● **Text extract**

■ ■ ■ ■ ■ ■ ■

Tokenization
Tokenzation defines how we break text strings (ie SMILES strings) down into subunits that are fed to the model. The standard process goes as follows:
- A tokenization process breaks a string down into tokens
- Tokens are mapped to integers
- The token integers are sent to the model
This brings up the problem of how best to tokenize smiles. The following methods are implemented out of the box:
Character Tokenization
Character Tokenization is when we break down SMILES by character. This is implemented with the tokenize_by_character
function.
tokenize_by_character('CC[NH]CC')
> > ['C', 'C', '[', 'N', 'H', ']', 'C', 'C']
This form of tokenization is quick and simple. One drawback of this approach is some characters might be overloaded. For example, Br
is tokenized to ['B', 'r']
, leading to the B
token meaning both boron (in the standard context) and Bromine (in the Br
context). In practice, this isn't much of an issue. Language models are particularly adept at learning co-location of tokens.

■ ■ ■ ■ ■ ■ ■

● **Exercises to complete**
1. Copy the stretch of the SMILES tokenization text from "tokenize_by_character('CC[NH]CC')" through "co-location of tokens.".
2. Answer these questions using the SMILES tokenization text:
(a) What are tokens mapped to before being sent to the model?
(b) Which function implements character tokenization?
(c) What tokens is Br broken into by character tokenization?
3. Extend the SMILES tokenization text, picking up after its final sentence.
The listing after this point is separate from the SMILES tokenization text.

● **Extracted material**
■ ■ ■ ■ ■ ■ ■

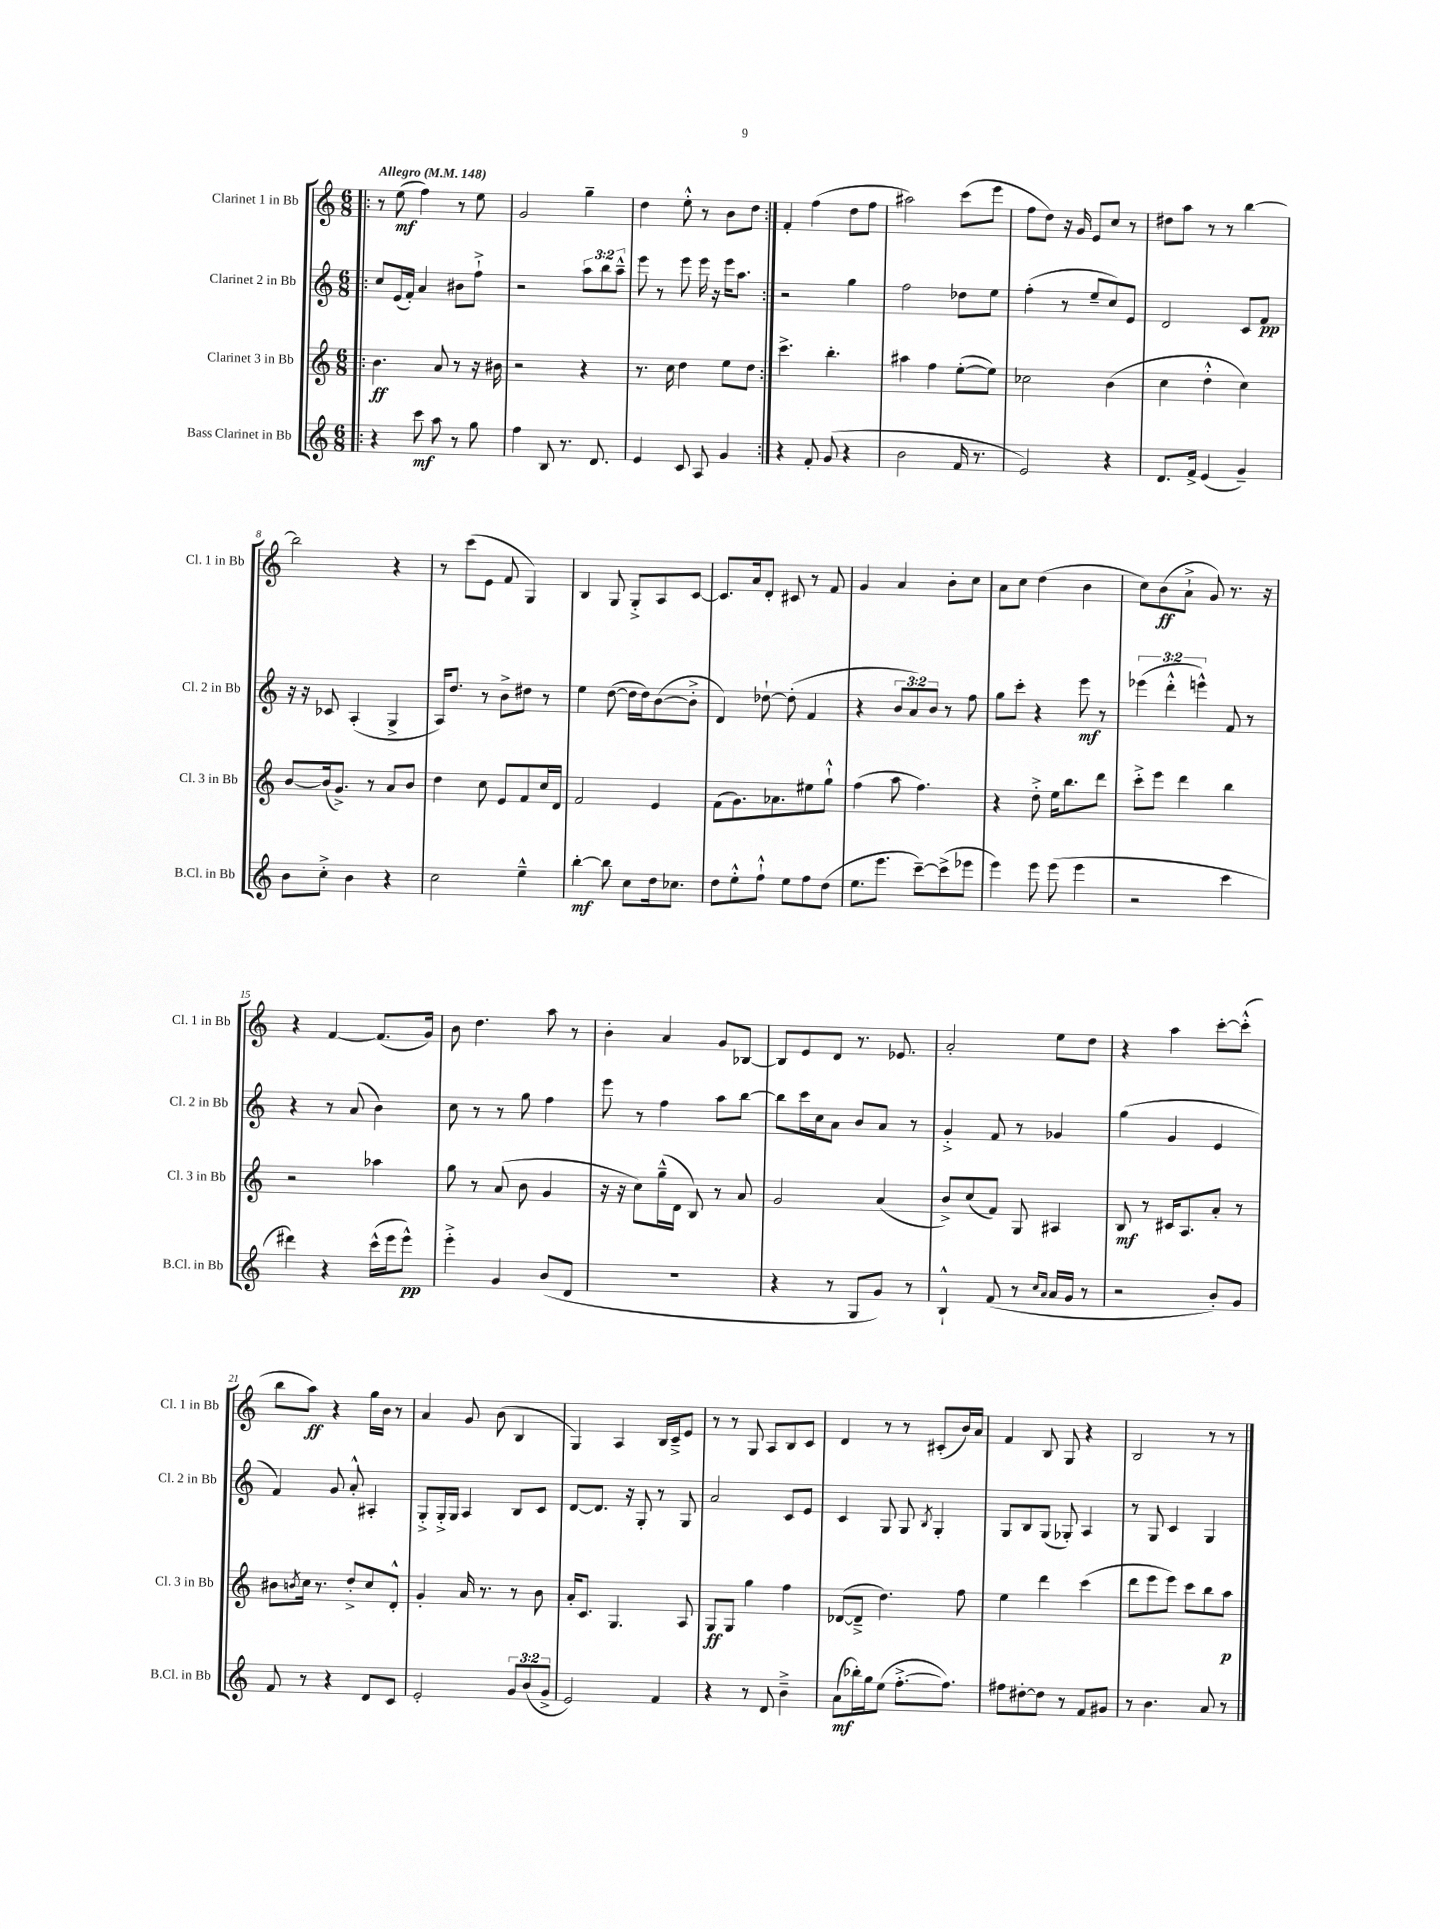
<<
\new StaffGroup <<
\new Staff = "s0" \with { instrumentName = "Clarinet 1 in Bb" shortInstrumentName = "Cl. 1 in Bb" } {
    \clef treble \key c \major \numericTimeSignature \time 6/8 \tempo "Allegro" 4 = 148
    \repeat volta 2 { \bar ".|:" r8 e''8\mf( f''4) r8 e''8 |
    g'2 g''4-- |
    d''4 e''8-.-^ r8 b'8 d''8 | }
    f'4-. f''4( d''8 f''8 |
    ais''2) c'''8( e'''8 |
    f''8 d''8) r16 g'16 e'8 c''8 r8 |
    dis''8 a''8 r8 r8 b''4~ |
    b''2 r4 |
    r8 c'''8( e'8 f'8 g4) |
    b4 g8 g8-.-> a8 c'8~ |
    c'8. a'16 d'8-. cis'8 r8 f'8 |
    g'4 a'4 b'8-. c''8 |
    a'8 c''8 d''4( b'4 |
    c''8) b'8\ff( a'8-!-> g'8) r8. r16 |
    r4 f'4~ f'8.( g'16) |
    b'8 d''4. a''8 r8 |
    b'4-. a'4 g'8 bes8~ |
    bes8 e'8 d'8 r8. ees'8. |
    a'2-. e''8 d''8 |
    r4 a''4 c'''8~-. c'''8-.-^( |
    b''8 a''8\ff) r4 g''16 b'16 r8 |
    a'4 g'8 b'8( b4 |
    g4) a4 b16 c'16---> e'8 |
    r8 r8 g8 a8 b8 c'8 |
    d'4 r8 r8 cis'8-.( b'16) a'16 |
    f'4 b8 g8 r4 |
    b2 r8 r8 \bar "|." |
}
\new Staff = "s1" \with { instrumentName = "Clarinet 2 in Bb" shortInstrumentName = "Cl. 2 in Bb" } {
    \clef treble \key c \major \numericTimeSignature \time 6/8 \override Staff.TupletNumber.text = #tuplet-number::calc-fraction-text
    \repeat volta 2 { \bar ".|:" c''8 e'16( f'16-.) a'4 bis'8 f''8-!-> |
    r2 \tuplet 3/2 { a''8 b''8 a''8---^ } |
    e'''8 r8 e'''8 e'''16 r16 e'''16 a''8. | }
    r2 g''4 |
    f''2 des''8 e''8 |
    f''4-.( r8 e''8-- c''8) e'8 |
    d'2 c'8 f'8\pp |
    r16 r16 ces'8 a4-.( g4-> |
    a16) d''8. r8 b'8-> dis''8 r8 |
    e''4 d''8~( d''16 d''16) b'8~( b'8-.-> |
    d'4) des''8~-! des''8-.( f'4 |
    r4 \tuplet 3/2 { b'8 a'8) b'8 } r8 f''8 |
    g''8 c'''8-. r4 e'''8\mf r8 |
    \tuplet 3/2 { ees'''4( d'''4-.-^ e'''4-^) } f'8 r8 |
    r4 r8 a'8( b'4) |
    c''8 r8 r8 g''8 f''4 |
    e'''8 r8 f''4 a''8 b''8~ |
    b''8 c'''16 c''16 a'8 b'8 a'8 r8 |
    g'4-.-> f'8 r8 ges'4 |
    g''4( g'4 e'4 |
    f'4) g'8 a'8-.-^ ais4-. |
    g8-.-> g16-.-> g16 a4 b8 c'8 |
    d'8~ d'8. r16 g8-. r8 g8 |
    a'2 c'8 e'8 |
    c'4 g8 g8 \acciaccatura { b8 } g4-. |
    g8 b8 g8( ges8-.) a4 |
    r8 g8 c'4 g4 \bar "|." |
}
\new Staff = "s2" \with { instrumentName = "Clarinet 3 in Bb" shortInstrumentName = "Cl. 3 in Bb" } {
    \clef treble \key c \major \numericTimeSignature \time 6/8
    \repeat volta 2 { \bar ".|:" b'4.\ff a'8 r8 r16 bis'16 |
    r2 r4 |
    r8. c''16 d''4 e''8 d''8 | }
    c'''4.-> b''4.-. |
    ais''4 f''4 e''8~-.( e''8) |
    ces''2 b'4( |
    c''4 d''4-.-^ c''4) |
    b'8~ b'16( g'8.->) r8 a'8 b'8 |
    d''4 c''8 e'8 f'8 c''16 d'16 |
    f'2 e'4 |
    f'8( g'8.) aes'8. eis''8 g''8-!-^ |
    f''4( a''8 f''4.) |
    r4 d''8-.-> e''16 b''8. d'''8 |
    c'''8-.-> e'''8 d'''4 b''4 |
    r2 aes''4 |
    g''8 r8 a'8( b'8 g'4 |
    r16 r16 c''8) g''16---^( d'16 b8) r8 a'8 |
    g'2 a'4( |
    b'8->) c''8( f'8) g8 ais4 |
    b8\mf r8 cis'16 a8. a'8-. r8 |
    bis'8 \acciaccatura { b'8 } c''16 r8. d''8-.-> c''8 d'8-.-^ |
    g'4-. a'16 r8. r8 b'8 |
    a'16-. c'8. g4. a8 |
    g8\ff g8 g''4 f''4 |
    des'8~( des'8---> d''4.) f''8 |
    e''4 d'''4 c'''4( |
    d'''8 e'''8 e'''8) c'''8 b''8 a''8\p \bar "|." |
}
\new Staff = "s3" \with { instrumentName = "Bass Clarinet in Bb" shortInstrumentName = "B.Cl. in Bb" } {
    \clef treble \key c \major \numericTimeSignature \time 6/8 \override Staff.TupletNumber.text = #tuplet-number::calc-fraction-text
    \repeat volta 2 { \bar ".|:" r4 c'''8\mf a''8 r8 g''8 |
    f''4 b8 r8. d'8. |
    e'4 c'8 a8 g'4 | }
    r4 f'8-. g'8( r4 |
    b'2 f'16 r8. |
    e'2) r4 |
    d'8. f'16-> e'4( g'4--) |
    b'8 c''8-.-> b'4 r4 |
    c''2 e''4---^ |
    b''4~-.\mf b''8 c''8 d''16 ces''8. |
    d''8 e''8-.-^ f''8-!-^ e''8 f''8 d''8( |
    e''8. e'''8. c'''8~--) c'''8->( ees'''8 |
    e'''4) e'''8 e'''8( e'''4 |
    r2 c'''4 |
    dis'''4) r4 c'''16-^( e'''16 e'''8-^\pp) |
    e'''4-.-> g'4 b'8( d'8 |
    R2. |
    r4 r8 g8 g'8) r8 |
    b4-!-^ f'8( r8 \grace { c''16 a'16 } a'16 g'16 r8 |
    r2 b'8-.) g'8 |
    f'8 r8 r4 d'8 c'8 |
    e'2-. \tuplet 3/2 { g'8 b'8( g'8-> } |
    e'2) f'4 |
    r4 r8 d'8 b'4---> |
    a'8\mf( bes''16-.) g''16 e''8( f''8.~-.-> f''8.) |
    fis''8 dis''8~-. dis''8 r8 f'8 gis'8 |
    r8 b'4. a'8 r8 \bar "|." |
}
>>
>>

■ ■ ■ ■ ■ ■ ■

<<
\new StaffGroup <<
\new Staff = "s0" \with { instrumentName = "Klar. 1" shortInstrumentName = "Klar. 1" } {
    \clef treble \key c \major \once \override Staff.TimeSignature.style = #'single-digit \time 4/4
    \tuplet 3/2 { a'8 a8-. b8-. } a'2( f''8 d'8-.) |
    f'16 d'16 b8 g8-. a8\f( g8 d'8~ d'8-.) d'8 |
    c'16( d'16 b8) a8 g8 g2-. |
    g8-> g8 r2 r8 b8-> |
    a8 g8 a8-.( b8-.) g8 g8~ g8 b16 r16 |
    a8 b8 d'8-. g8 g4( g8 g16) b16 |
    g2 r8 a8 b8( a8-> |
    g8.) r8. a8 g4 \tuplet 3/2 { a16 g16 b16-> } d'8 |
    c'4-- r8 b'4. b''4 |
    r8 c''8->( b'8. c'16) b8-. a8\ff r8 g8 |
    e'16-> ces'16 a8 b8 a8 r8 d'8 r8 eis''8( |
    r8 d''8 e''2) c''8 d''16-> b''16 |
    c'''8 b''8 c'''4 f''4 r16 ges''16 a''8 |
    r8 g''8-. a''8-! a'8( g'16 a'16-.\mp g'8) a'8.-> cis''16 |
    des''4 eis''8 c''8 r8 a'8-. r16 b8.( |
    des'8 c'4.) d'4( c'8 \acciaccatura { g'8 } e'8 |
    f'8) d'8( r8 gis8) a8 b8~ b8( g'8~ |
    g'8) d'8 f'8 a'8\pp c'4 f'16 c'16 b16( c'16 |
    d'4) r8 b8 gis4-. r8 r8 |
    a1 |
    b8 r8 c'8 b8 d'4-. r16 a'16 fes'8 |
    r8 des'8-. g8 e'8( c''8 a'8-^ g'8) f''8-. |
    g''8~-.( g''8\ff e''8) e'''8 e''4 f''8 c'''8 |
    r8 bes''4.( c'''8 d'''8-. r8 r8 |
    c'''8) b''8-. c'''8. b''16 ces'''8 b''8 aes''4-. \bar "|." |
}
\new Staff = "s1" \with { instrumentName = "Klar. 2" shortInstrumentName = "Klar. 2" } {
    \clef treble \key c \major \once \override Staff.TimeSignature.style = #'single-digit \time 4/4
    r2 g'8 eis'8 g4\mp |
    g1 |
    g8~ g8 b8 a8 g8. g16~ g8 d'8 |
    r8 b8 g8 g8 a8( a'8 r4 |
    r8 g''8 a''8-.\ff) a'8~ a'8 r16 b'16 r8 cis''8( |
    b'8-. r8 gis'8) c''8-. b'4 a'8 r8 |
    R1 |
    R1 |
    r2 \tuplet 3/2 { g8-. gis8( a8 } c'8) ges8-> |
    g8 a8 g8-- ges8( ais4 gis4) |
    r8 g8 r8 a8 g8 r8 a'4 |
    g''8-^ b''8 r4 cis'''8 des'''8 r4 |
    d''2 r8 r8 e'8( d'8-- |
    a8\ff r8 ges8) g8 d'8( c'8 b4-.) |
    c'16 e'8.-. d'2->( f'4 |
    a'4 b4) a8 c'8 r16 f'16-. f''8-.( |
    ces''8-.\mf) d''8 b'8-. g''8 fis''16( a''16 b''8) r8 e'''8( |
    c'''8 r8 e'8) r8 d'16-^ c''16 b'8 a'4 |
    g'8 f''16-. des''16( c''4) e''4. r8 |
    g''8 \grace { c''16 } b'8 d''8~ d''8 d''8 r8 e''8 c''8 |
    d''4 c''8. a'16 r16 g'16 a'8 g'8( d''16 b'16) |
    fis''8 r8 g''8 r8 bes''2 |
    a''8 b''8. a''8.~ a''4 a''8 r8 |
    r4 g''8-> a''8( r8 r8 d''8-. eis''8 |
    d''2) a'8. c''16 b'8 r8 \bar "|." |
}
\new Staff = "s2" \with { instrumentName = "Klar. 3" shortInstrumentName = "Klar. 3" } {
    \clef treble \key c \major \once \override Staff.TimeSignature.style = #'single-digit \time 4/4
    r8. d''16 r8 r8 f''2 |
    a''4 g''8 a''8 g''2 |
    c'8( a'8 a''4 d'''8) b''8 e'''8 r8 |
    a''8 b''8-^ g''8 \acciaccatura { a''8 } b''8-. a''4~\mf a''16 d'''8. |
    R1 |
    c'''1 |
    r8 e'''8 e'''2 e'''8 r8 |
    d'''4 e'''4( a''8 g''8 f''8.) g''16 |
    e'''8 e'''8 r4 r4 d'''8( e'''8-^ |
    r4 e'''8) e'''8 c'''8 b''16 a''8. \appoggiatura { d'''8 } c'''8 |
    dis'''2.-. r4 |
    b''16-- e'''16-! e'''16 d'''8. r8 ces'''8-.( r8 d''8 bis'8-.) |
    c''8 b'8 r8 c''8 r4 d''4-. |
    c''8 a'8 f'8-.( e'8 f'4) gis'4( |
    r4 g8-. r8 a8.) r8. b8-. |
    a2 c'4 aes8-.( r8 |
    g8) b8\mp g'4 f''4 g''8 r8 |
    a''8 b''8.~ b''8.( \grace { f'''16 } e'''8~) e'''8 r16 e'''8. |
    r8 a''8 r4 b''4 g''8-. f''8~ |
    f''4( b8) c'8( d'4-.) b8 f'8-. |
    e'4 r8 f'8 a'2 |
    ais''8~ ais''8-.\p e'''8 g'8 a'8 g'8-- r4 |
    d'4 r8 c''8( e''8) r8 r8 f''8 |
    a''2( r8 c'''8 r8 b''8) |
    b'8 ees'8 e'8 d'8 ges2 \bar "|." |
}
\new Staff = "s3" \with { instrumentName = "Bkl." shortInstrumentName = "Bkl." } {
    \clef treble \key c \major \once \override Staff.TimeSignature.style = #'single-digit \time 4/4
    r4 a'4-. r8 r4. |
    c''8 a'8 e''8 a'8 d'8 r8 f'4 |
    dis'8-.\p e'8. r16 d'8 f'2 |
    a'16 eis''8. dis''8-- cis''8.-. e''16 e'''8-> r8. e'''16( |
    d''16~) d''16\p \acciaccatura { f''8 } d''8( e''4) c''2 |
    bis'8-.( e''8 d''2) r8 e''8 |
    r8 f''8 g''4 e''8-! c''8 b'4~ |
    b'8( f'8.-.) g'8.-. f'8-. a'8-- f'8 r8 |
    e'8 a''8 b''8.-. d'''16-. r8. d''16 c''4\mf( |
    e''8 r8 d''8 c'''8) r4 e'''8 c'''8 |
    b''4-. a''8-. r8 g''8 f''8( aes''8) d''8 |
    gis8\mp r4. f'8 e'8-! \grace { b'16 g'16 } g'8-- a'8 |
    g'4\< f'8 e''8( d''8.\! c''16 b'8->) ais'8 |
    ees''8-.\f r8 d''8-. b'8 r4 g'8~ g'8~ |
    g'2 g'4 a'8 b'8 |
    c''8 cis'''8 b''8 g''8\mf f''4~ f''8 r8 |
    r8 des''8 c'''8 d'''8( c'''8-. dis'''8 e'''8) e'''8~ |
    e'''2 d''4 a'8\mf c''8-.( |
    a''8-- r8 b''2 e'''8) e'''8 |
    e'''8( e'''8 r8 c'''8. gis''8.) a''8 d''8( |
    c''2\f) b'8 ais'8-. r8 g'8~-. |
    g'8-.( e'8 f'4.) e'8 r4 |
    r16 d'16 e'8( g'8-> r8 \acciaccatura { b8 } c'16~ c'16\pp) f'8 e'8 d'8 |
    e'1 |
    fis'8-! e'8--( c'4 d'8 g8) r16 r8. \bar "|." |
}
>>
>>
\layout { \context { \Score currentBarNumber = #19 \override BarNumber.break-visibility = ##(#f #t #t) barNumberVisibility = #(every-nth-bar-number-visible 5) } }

■ ■ ■ ■ ■ ■ ■

● **Expected responses**
1.
tokenize_by_character('CC[NH]CC')
> > ['C', 'C', '[', 'N', 'H', ']', 'C', 'C']
This form of tokenization is quick and simple. One drawback of this approach is some characters might be overloaded. For example, Br
is tokenized to ['B', 'r']
, leading to the B
token meaning both boron (in the standard context) and Bromine (in the Br
context). In practice, this isn't much of an issue. Language models are particularly adept at learning co-location of tokens.

2.
(a) Integers.
(b) tokenize_by_character
(c) ['B', 'r']

3.
Character Tokenization with Replacement
Character tokenization with replacement is the same as character tokenization except we add a dictionary of multi-character tokens to be replaced with single-character tokens. This dictionary has the form {multi_character_token :single_character_token}
. Before tokenizing by character, all instances of multi_character_token
are replaced with single_character_token
. Character Tokenization with Replacement is implemented with the tokenize_with_replacements
function.
replacement_dict = {'Br' : 'R', 'Cl' : 'L'}
tokenize_with_replacements('[Cl]CC[Br]', replacement_dict)
> > ['[', 'L', ']', 'C', 'C', '[', 'R', ']']
Regex Tokenization
Regex tokenization uses a regex string to decompose SMILES. This is mainly used to keep bracketed terms (ie [O-]
) as single tokens. This method avoids character overloading by keeping all bracketed terms as individual tokens, but has issues with generating a large number of low frequency tokens. Regex tokenization is implemented with the regex_tokenize
function
SMILE_REGEX = """(\[[^\]]+]|Br?|Cl?|N|O|S|P|F|I|b|c|n|o|s|p|H|\(|\)|\.|=|#|-|\+|\\\\|\/|:|~|@|\?|>|\*|\$|\%[0-9]{2}|[0-9])"""regex_tokenize('CCC[Br]', re.compile(SMILE_REGEX))
>>['C', 'C', 'C', '[Br]']
These are regex patterns to decompose smiles into tokens
SMILE_REGEX
is based off this work. The pattern decomposes SMILES into individual characters, but keeps Cl
, Br
, and any term in brackets (ie [O-]
) intact.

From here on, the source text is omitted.